Task brief:
Copy out all lines in the material below that contain the string "https".

Extracted entries:
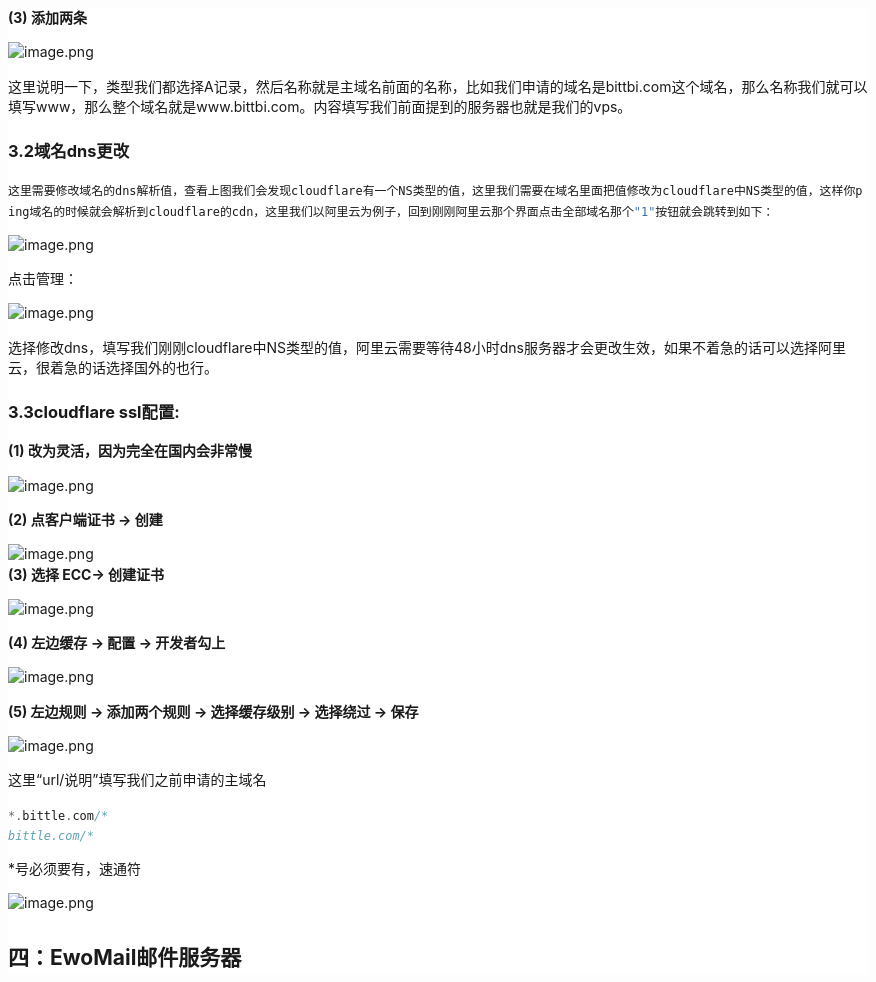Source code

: **(3) 添加两条**

![image.png](https://shs3.b.qianxin.com/attack_forum/2023/12/attach-260faa583c1f60d216f9b6acaa0cf908cad34dee.png)

这里说明一下，类型我们都选择A记录，然后名称就是主域名前面的名称，比如我们申请的域名是bittbi.com这个域名，那么名称我们就可以填写www，那么整个域名就是www.bittbi.com。内容填写我们前面提到的服务器也就是我们的vps。

### 3.2域名dns更改

```php
这里需要修改域名的dns解析值，查看上图我们会发现cloudflare有一个NS类型的值，这里我们需要在域名里面把值修改为cloudflare中NS类型的值，这样你ping域名的时候就会解析到cloudflare的cdn，这里我们以阿里云为例子，回到刚刚阿里云那个界面点击全部域名那个"1"按钮就会跳转到如下：
```

![image.png](https://shs3.b.qianxin.com/attack_forum/2023/12/attach-dafd476b6f09bb18e9b080924d2775f0beda4d4f.png)

点击管理：

![image.png](https://shs3.b.qianxin.com/attack_forum/2023/12/attach-1ed1dec349f2c66275bdae5ad3bb875d2b3ec31a.png)

选择修改dns，填写我们刚刚cloudflare中NS类型的值，阿里云需要等待48小时dns服务器才会更改生效，如果不着急的话可以选择阿里云，很着急的话选择国外的也行。

### 3.3cloudflare ssl配置:

**(1) 改为灵活，因为完全在国内会非常慢**

![image.png](https://shs3.b.qianxin.com/attack_forum/2023/12/attach-500ac630cbf119253d93d6aa6321fdd18c8afe38.png)

**(2) 点客户端证书 -&gt; 创建**

![image.png](https://shs3.b.qianxin.com/attack_forum/2023/12/attach-5ad93303ba10382509b5894304dc307340e93641.png)  
**(3) 选择 ECC-&gt; 创建证书**

![image.png](https://shs3.b.qianxin.com/attack_forum/2023/12/attach-8b3e2971ca277a3dab20cc118077ff59fec55ee1.png)

**(4) 左边缓存 -&gt; 配置 -&gt; 开发者勾上**

![image.png](https://shs3.b.qianxin.com/attack_forum/2023/12/attach-56c378d2ecaf8330463e6373782e939b81a256f2.png)

**(5) 左边规则 -&gt; 添加两个规则 -&gt; 选择缓存级别 -&gt; 选择绕过 -&gt; 保存**

![image.png](https://shs3.b.qianxin.com/attack_forum/2023/12/attach-5706fe03b8a1bdc831e32fd5e191a9ad42a3727f.png)

这里“url/说明”填写我们之前申请的主域名

```php
*.bittle.com/*
bittle.com/*
```

\*号必须要有，速通符

![image.png](https://shs3.b.qianxin.com/attack_forum/2023/12/attach-bf61a9191751dd5ab5e13b2d28a16f285342c0ce.png)

四：EwoMail邮件服务器
--------------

Reply:
![image.png](https://shs3.b.qianxin.com/attack_forum/2023/12/attach-260faa583c1f60d216f9b6acaa0cf908cad34dee.png)
![image.png](https://shs3.b.qianxin.com/attack_forum/2023/12/attach-dafd476b6f09bb18e9b080924d2775f0beda4d4f.png)
![image.png](https://shs3.b.qianxin.com/attack_forum/2023/12/attach-1ed1dec349f2c66275bdae5ad3bb875d2b3ec31a.png)
![image.png](https://shs3.b.qianxin.com/attack_forum/2023/12/attach-500ac630cbf119253d93d6aa6321fdd18c8afe38.png)
![image.png](https://shs3.b.qianxin.com/attack_forum/2023/12/attach-5ad93303ba10382509b5894304dc307340e93641.png)  
![image.png](https://shs3.b.qianxin.com/attack_forum/2023/12/attach-8b3e2971ca277a3dab20cc118077ff59fec55ee1.png)
![image.png](https://shs3.b.qianxin.com/attack_forum/2023/12/attach-56c378d2ecaf8330463e6373782e939b81a256f2.png)
![image.png](https://shs3.b.qianxin.com/attack_forum/2023/12/attach-5706fe03b8a1bdc831e32fd5e191a9ad42a3727f.png)
![image.png](https://shs3.b.qianxin.com/attack_forum/2023/12/attach-bf61a9191751dd5ab5e13b2d28a16f285342c0ce.png)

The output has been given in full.